A Copa do Mundo de 2026 está apenas começando, mas já gera bastante conversa. A discussão vai além dos resultados das partidas. Por um lado, temos goleiros e analistas questionando o desempenho da Trionda, a bola oficial do torneio, que é fabricada pela Adidas. Por outro, jogadores e treinadores estão insatisfeitos com as condições de alguns gramados, principalmente aqueles adaptados de estádios que originalmente foram projetados para o futebol americano.
Essas críticas, embora distintas, têm um ponto em comum: a grande variedade de condições que os jogadores enfrentam durante o torneio. A altitude, o calor, os estádios climatizados e os gramados temporários estão influenciando a forma como a bola se comporta e, consequentemente, o desenrolar do jogo. Isso resulta em um torneio que, apesar de jogos emocionantes e um público engajado, está gerando uma série de reclamações e comparações com algumas das polêmicas mais famosas da história das Copas.
### A Polêmica da Trionda
O desempenho da Trionda tem sido bastante discutido, especialmente após uma série de gols de longa distância e erros de goleiros. Especialistas na posição acreditam que a bola pode estar apresentando comportamentos inesperados em diferentes condições climáticas. Um dos momentos mais comentados foi o gol que Jordan Pickford, goleiro da Inglaterra, sofreu na partida contra a Croácia. Ele até conseguiu tocar na bola, mas não conseguiu evitar que ela entrasse.
Paul Robinson, ex-goleiro da seleção inglesa, destacou que a combinação de fatores no torneio pode estar contribuindo para essa situação. Ele mencionou que a bola não está se comportando como se esperava em algumas situações. Segundo Robinson, o problema não é só a bola, mas também as condições extremas que os jogadores encontram em diferentes sedes. Algumas partidas acontecem em estádios fechados e climatizados, enquanto outras são disputadas em locais com calor intenso ou em altitudes elevadas, como na Cidade do México.

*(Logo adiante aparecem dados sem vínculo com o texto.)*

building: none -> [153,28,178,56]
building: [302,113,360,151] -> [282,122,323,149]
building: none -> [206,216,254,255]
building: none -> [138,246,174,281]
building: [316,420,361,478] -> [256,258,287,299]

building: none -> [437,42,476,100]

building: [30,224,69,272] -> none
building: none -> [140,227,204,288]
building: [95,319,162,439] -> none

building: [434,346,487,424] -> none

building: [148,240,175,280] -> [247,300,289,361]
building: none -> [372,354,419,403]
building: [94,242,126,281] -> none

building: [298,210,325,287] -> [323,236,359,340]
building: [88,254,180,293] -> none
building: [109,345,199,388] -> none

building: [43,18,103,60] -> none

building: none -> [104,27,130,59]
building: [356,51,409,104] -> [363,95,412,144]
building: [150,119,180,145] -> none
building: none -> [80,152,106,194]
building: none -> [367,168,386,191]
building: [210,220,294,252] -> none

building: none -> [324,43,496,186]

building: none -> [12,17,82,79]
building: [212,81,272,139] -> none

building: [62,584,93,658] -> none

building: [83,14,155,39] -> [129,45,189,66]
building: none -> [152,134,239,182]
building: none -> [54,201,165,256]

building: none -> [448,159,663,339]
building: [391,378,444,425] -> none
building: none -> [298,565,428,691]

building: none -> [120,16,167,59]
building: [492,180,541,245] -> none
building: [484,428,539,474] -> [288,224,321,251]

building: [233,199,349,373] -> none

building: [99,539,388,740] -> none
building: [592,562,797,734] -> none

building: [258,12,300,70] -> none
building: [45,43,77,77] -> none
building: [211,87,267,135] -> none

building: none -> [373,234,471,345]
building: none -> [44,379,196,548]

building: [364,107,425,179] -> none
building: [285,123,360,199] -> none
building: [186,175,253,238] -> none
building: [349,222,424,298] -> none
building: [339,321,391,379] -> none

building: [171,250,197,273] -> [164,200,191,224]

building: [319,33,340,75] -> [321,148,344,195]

A menor densidade do ar em locais mais altos reduz a resistência que a bola enfrenta, aumentando sua velocidade e alterando sua trajetória. O mesmo ocorre em ambientes quentes, onde a resistência do ar também é menor. Esses fatores ajudam a explicar o número elevado de gols de média e longa distância que estão sendo registrados na competição, além dos rebotes que resultam de defesas incompletas dos goleiros.
### Críticas aos Gramados
Se a bola gera debates acalorados, os gramados também estão no centro das reclamações. Muitas críticas se concentram em estádios que precisaram trocar superfícies sintéticas por grama natural ou híbrida para atender às exigências da FIFA. O MetLife Stadium, onde a seleção brasileira estreou contra Marrocos e que será palco da final, tem sido um dos principais alvos. Após a vitória da França sobre Senegal, Adrien Rabiot não hesitou em comentar: “Não sei nem se podemos chamar isso de gramado, parece um sintético duro e rígido.” Vinicius Júnior também expressou sua insatisfação, dizendo que a grama seca rapidamente e isso deixa o jogo lento.
As críticas também vieram de outras sedes. O técnico da Noruega, Stale Solbakken, comentou sobre o estado do campo no Gillette Stadium: “Estava muito seco, a bola quase colava na grama.” O problema, segundo especialistas, está na estrutura de algumas arenas. Diferente dos estádios construídos exclusivamente para o futebol, muitos desses locais têm uma base de concreto sob o campo. Para a Copa, foram instaladas camadas artificiais para drenagem e irrigação, além da grama híbrida.
Didier Deschamps, treinador da França, também chamou atenção para o impacto dessa infraestrutura no jogo: “O fato de haver uma laje de concreto por baixo faz com que as fibras da grama sejam muito curtas. O quique da bola é diferente.” Além disso, a FIFA enfrenta um grande desafio logístico com o torneio acontecendo em 16 cidades nos Estados Unidos, Canadá e México, onde os climas variam bastante. Enquanto alguns estádios conseguem controlar a temperatura e a umidade, outros ficam expostos às condições climáticas locais.
Essa discussão sobre a qualidade dos gramados e o comportamento da bola promete ser um dos temas centrais da Copa do Mundo de 2026, especialmente se começar a impactar os resultados das partidas.